Of course, the addition of Nintendo 64 version of Quake 2 is also welcome. If you weren’t familiar with it, this wasn’t just a port – it was a wholly original Quake game with a completely novel campaign and additional multiplayer levels… and all of that content has made its way into this new version of Quake 2. That said, I do have one criticism: the 2023 release doesn’t duplicate the tri-point texture filtering of the N64 original, as was the case in Nightdive’s Doom 64 conversion.




The new campaign from Machine Games almost justifies a playthrough on its own, with towering structures and an impressive number of on-screen enemies that pushes past anything seen in the original campaigns.
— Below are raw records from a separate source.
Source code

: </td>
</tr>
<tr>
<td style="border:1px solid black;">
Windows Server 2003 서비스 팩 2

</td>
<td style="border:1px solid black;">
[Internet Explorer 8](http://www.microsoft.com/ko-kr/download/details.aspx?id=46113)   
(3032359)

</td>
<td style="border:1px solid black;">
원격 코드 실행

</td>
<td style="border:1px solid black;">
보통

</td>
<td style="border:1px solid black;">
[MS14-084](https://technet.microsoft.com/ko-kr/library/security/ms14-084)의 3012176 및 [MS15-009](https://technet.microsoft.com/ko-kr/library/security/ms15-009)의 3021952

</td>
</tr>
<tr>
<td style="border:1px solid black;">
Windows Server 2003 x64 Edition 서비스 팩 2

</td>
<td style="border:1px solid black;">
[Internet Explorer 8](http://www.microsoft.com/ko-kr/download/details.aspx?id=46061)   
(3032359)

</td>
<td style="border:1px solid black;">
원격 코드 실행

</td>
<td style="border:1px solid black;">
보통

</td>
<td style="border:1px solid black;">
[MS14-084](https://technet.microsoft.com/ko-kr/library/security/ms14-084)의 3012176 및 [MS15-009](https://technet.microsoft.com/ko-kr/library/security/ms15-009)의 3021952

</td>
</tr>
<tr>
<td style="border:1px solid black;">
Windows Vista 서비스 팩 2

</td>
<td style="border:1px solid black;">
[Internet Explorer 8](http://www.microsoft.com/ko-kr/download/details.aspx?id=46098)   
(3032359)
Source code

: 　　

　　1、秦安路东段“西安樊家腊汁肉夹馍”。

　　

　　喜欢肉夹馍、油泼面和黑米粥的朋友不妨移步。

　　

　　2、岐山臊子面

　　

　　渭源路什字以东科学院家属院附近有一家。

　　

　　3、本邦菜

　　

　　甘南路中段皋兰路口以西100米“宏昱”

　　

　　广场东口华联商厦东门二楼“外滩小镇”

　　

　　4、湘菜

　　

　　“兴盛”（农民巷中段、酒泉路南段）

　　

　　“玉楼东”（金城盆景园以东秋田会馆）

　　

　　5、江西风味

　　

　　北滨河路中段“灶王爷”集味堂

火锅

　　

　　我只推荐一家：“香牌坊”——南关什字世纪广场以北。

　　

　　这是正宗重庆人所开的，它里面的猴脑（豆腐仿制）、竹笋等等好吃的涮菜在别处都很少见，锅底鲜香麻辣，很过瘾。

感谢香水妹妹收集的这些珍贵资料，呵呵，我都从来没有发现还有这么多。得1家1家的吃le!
The one caveat I might raise in all of this is that there are some minor changes in the 2023 release that may not appeal to everyone. The machine gun no longer has recoil, for instance, and speed running, I’m told, is no longer possible due to changes in some of the maps. The way exploding barrels work has changed – there’s now a delay before they explode – and the crosshair is now accurate, with shots in the original release originally being slightly off-centre.

There are also some actual bugs, including keyboard and mouse support on consoles. You can play the game this way using USB peripherals, but in the current version the keyboard stops functioning after a few minutes, requiring you to re-insert the USB cable, rendering it essentially unplayable on both Xbox and PlayStation. There are at least gyro controls on Switch and PlayStation, though as an infrequent gyro aimer I can’t judge whether this is a particularly good implementation or not.

Still, the overall feeling is that the 2023 version of Quake 2 is extremely well-made, faithful to the source material and well worth the $10 purchase price – and you can also get it as a free upgrade for Steam and GOG owners of Quake 2 or on Game Pass.

I had a great time revisiting Quake 2 once again, despite playing it off and on for the past 25 years, and I feel anyone that enjoys shooters and hasn’t played Quake 2 needs to give it a shot. At the very least, it’s an important piece of gaming history that should be experienced by all.